Books of Blood Volume Three by Clive Barker

I enjoyed the final of Barker’s Books of Blood. But there’s no genius here. Just a solid ability to tell a sordid tale. Few of these stories really make it hard to stay awake night; these aren’t run of the mill boogeymen coming to a house like yours. They’re exotic, highly supernatural events which wholly transform (usually by ending) the lives of anyone who has the misfortune of getting too near them. This slight focus shift makes the Books of Blood original at the least, and downright interesting at its best, most depraved moments.

From the gay male prostitute Pygmalion story, to the tale of a Girl & friends washed up on a literal island of the seadead, there’s little here that’s mundane.

This is good stuff, and I’d enjoy trying my hand at writing this kind of thing sometime. I want to go pick up whatever Barker’s latest novel is now, to see if his mastery has increased along with his readership and fame.

Under the Banner of Heaven by Jon Krakauer

Krakauer had written a few journalistic pieces on those who push to the extreme ends of human adventure before he became so hugely successful for publishing Under the Banner of Heaven. One of these previous works, Into the Wild, was a pretty interesting account of a young man found dead in the Alaskan outback, and how he ended up there. But Into the Wild in no way prepared me for this fascinating, often chilling (no exaggeration) expose in extremist Mormonism.

A few things you probably don’t know unless you read this book:

1) Mormonism is the fastest growing religion on the planet; currently there are something like twenty million of them worldwide.

2) Mormonism asks a believer to swallow some notions which are pretty hard to believe, mostly because their founder, Joseph Smith, seems to have been both eccentric, and widely regarded as fraudulent by a number of people. (Of course, this doesn’t necessarily separate the Latter Day Saints from most other mainstream religions. Good ole mainstream Christianity has some stuff that’s pretty hard to take literally…)

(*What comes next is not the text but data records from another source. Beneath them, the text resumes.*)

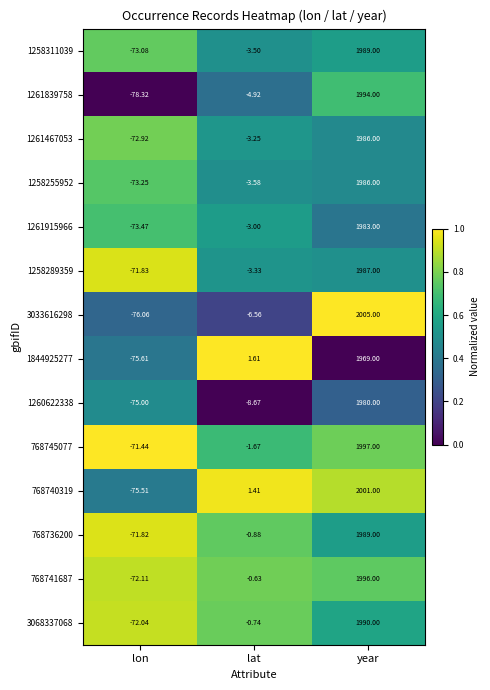

Is the value of 768741687 at lon greater than the value of 768740319 at lon?

Yes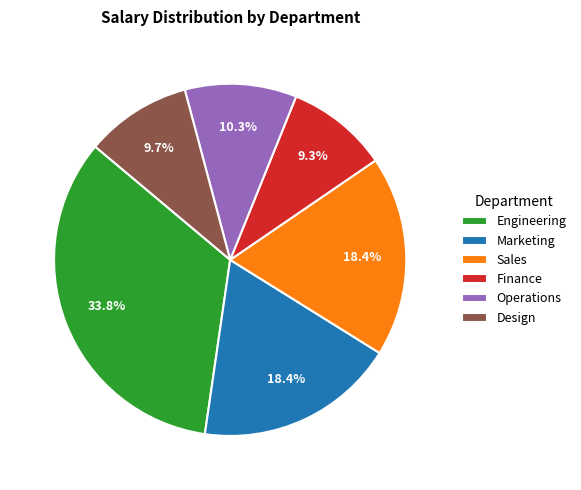

To the nearest percent, what is the combined percentage of Sales and Design?

28%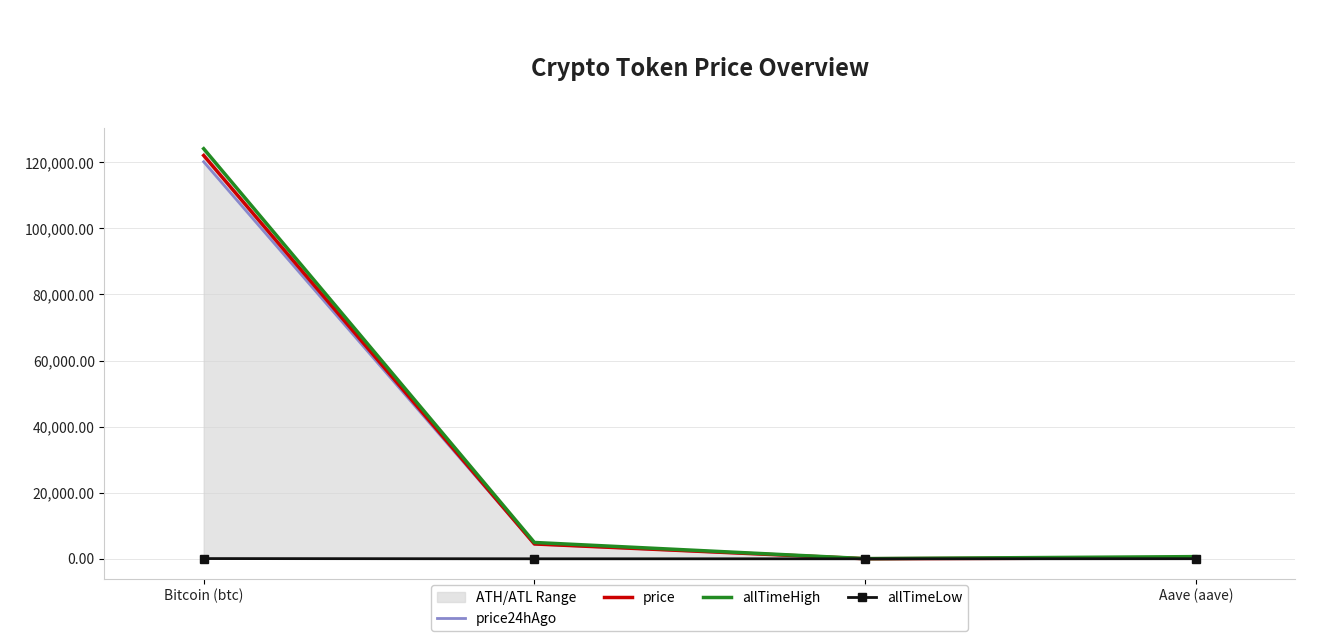

Reading right to left, transcribe all the data shown in this chart.

price24hAgo: Aave (aave)=287.9	Chainlink (link)=22.6	Ethereum (eth)=4470.9	Bitcoin (btc)=120172.0
price: Aave (aave)=289.7	Chainlink (link)=22.4	Ethereum (eth)=4492.1	Bitcoin (btc)=122080.0
allTimeHigh: Aave (aave)=661.7	Chainlink (link)=52.7	Ethereum (eth)=4946.1	Bitcoin (btc)=124128.0
allTimeLow: Aave (aave)=26.0	Chainlink (link)=0.1	Ethereum (eth)=0.4	Bitcoin (btc)=67.8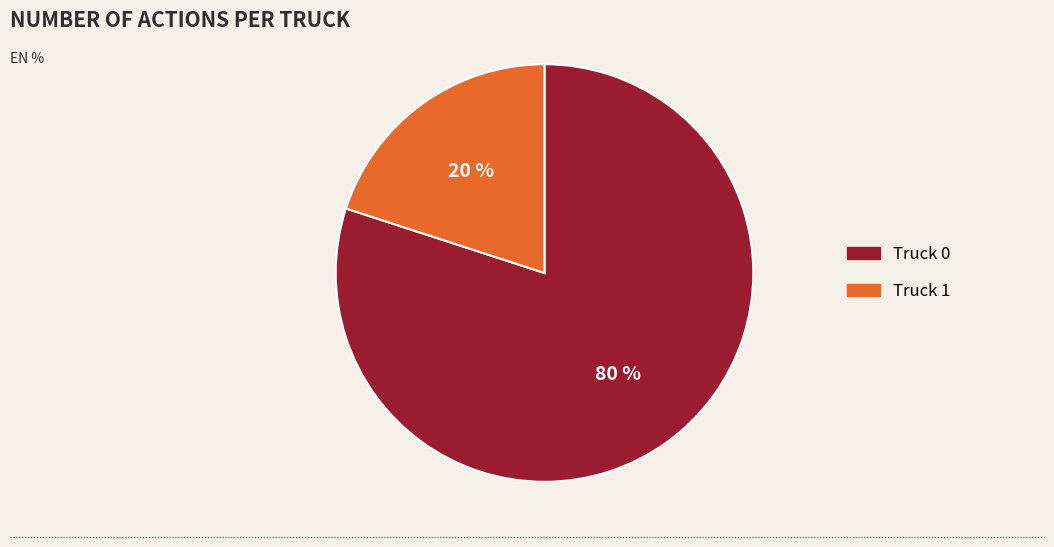

Between Truck 1 and Truck 0, which is larger?

Truck 0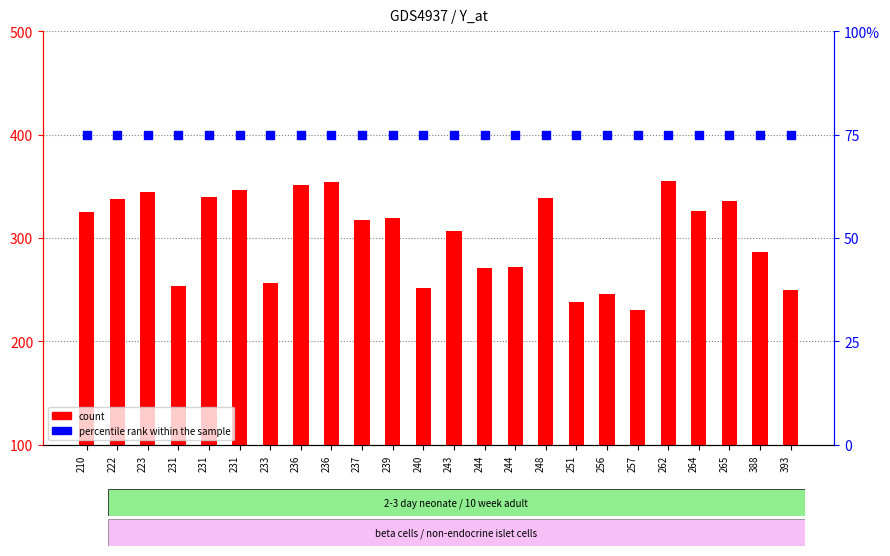

Which series contains the lowest Y value?

count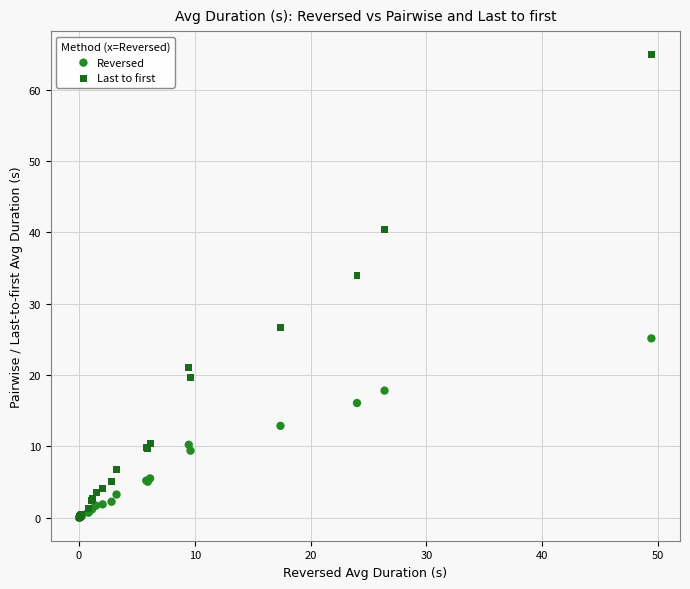

Which series contains the highest Y value?

Last to first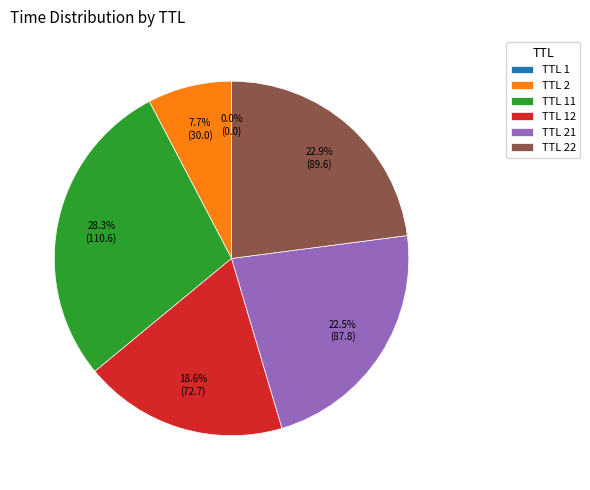

What portion of the pie excludes TTL 2?

92.3%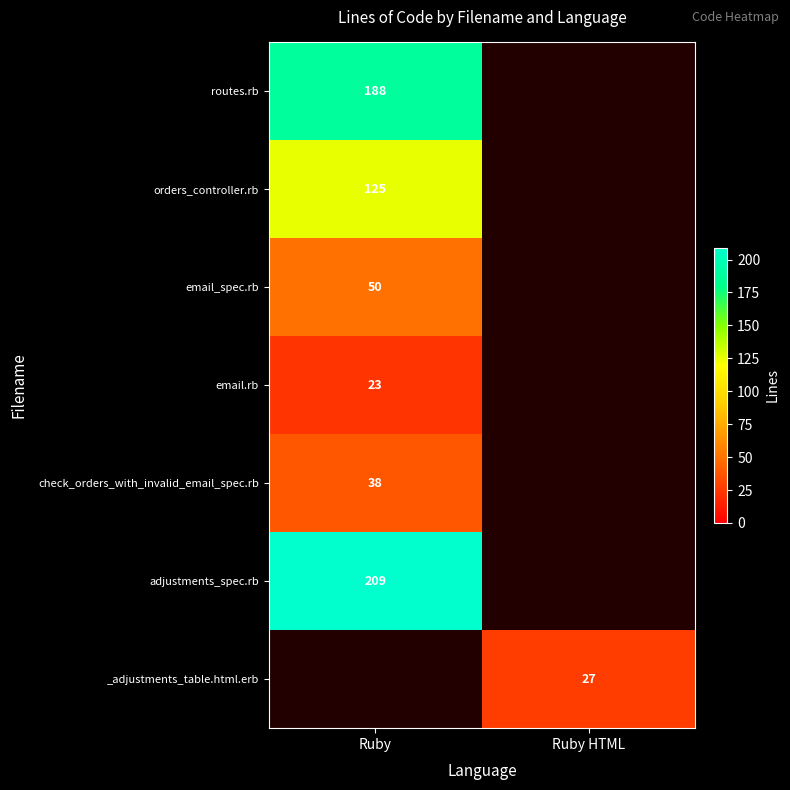

True or false: _adjustments_table.html.erb has a value of 27 at Ruby HTML.

True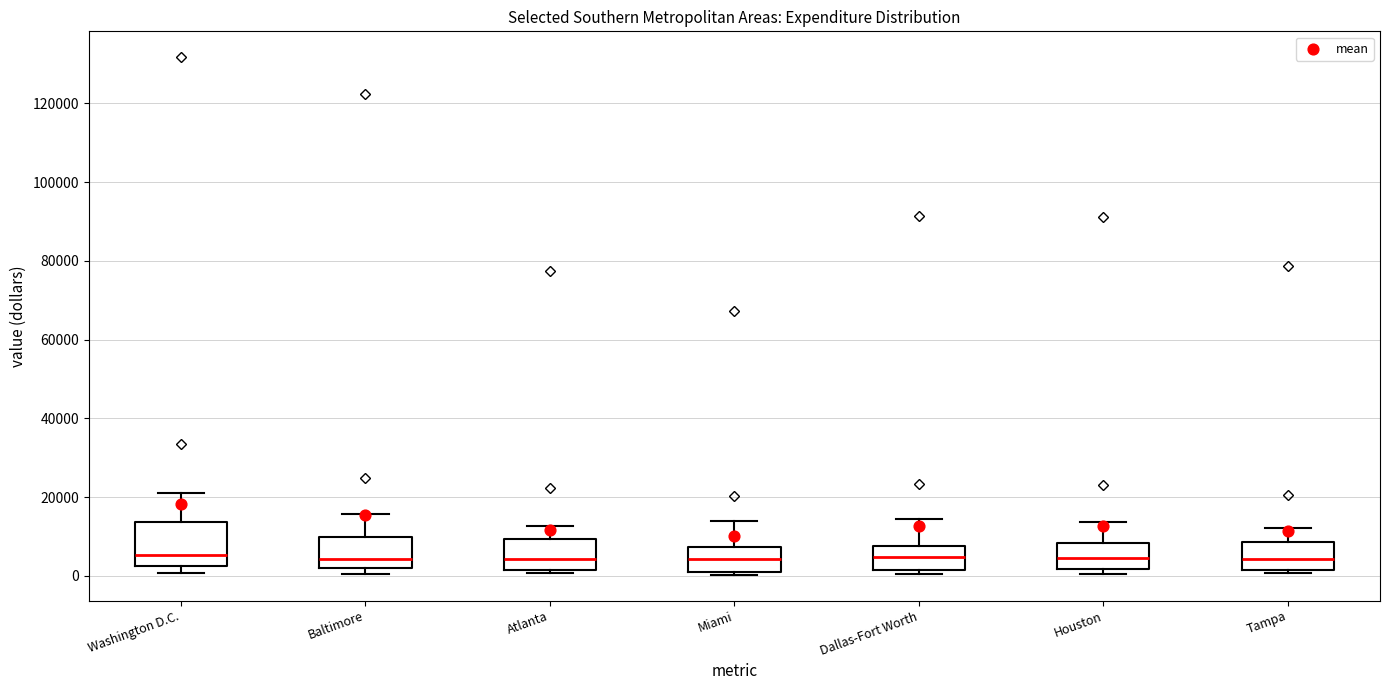

Comparing the boxes themselves (not the whiskers), which one is the tallest?

Washington D.C.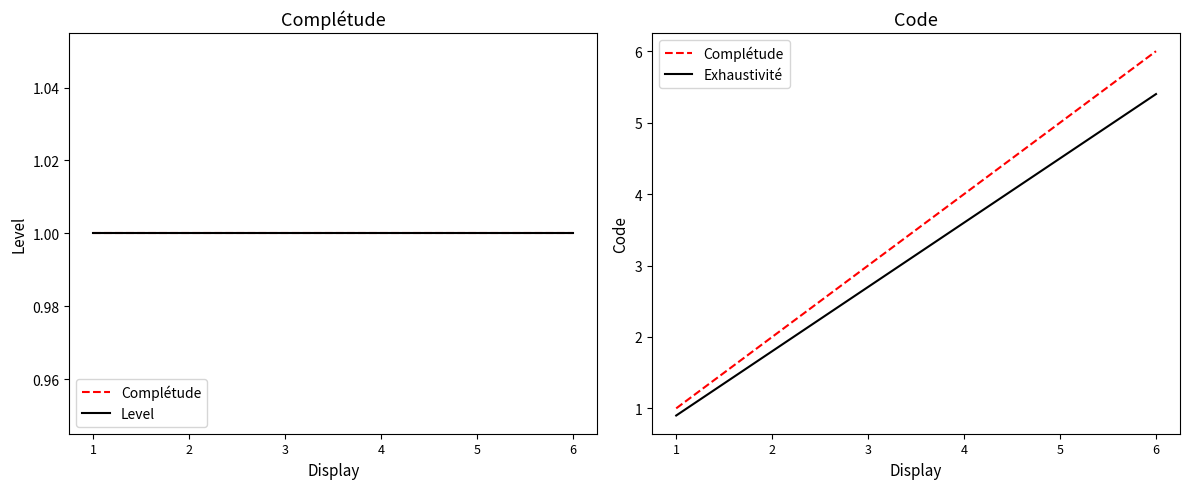

How many data points in Complétude are above 4?

2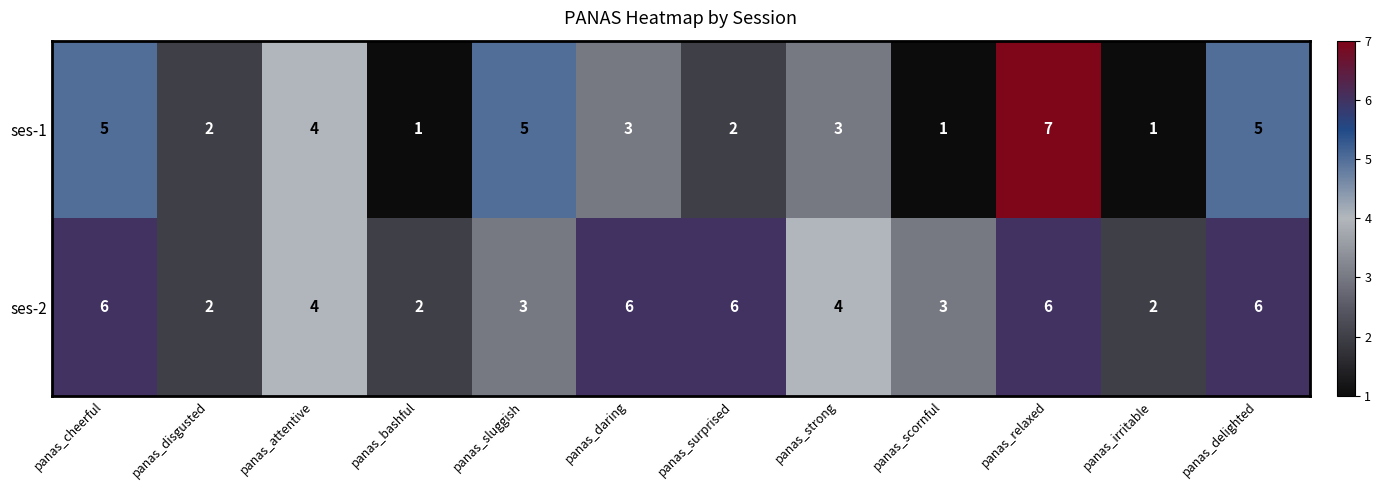

At which category does the chart reach its peak across all series?

panas_relaxed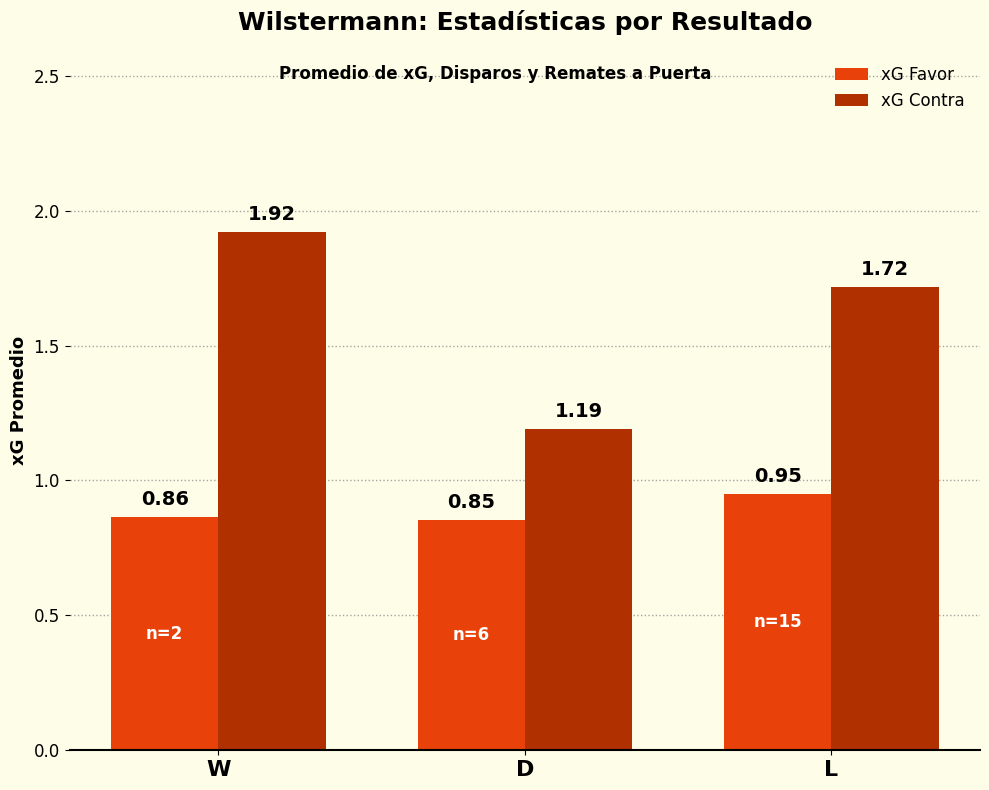

Which series has the widest spread of values?

xG Contra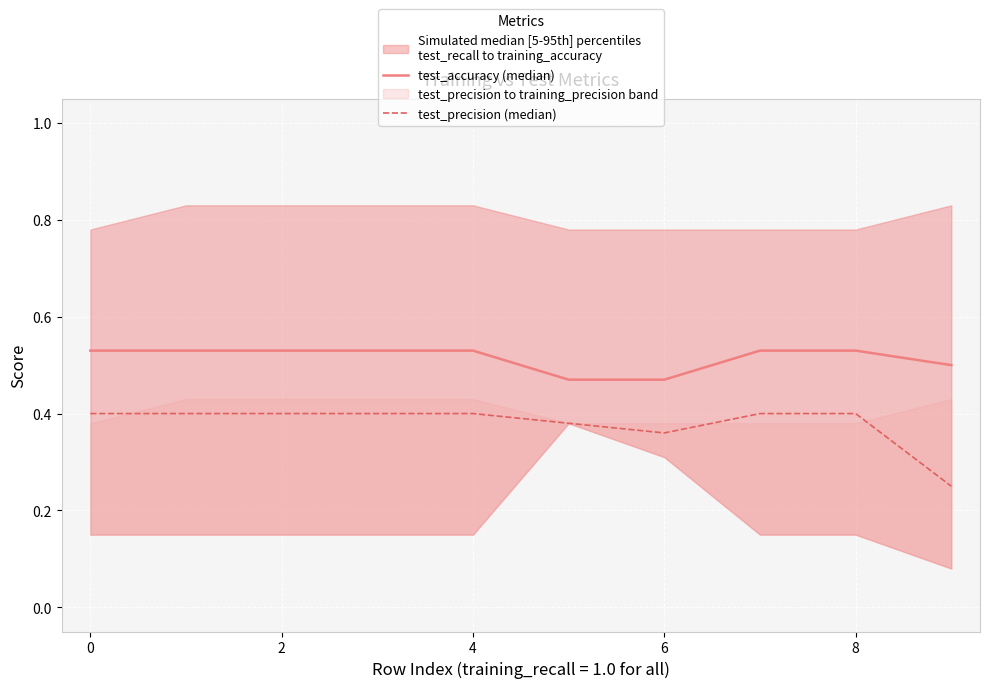

Rank the series at 6 from highest to lowest value.

test_accuracy (median), test_precision (median)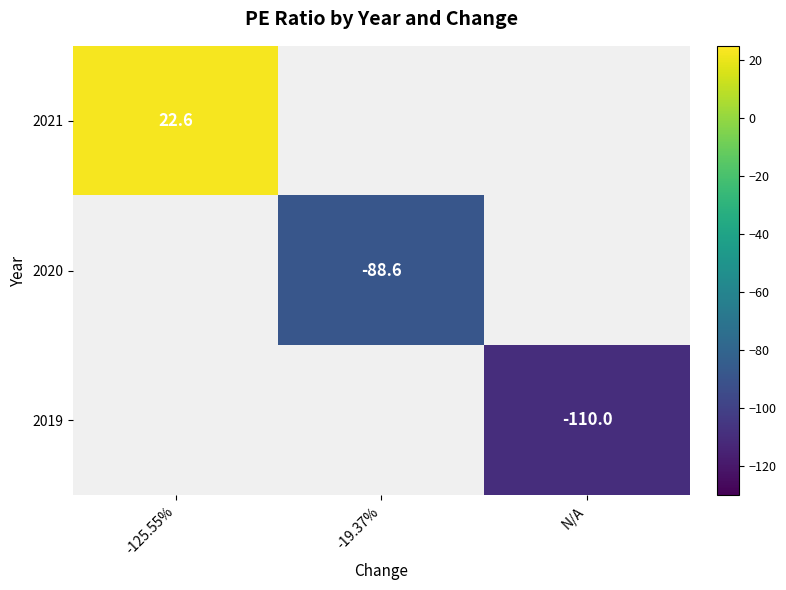

Is the value of 2019 at N/A greater than the value of 2020 at -19.37%?

No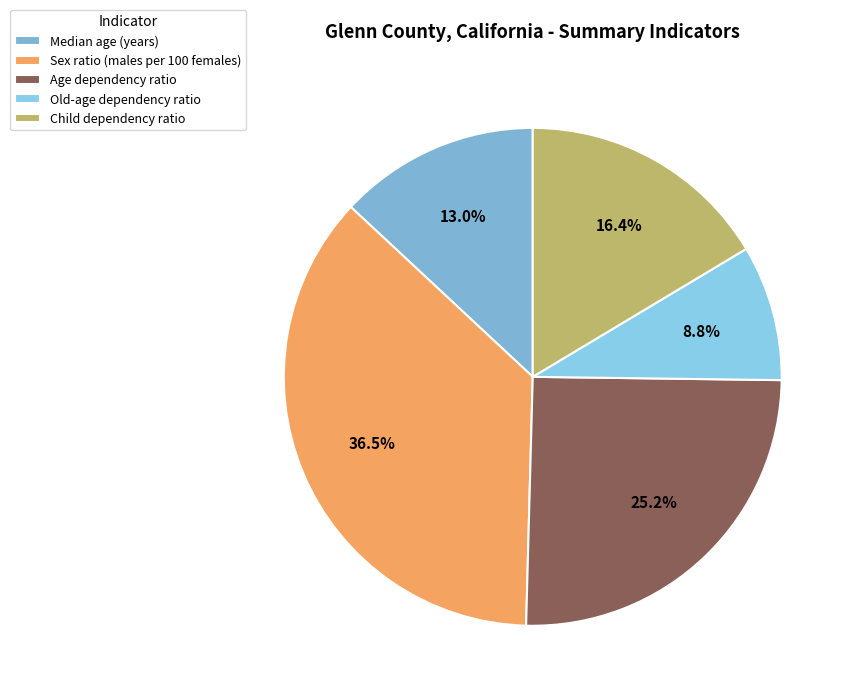

Is there any slice that represents more than half of the pie?

No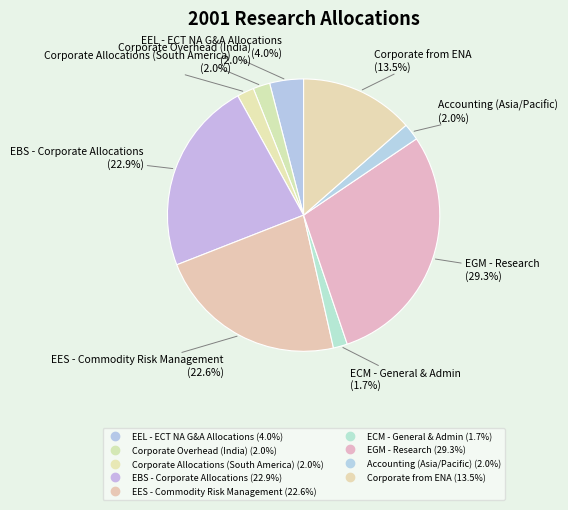

How many slices are in this pie chart?

9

3) Mormonism is a very new religion, so there’s a lot of actual data on it’s founders; the kind of data that typically gets shrouded in myth for older prophets.

4)There seems to be some history of violence in the Mormon faith, leveled at non-believers. (Again, as with most..)

5)There are a significant number of North American Mormon extremists (about forty thousand), for whom polygamy, “bleeding the beast”, very different notions of gender relations, and some other unusual practices are commonplace. You’ve probably heard of Warren Jeffs, recently captured by the FBI – he’s the charismatic leader of a bunch of these folks in the US Southwest.

Krakauer’s painstakingly researched book is not an anti-religious screed; at least not in my opinion. It is, instead, a fascinating look at what makes certain people push well beyond those social limits which normally inhibit certain types of behavior. In the case of a number of Mormon Extremist communities and families described in these pages, this extreme behavior extends to murder, infanticide, kidnapping, rape, and so on.

This is an account of prophets, madmen, murderers, scandals, lots of lurid sex, quite a bit of thinly veiled lust and misogyny. It is an important book for anyone who is interested in comparative theology, for anyone who is consumed by topics in constitutional law, for those who better want to understand the American southwest, or for those who just want to come point and laugh at the freaks, of whom there are many in this work.

A fascinating, lurid, and scary true crime expose in the vein of In Cold Blood, but significantly more topical and interesting.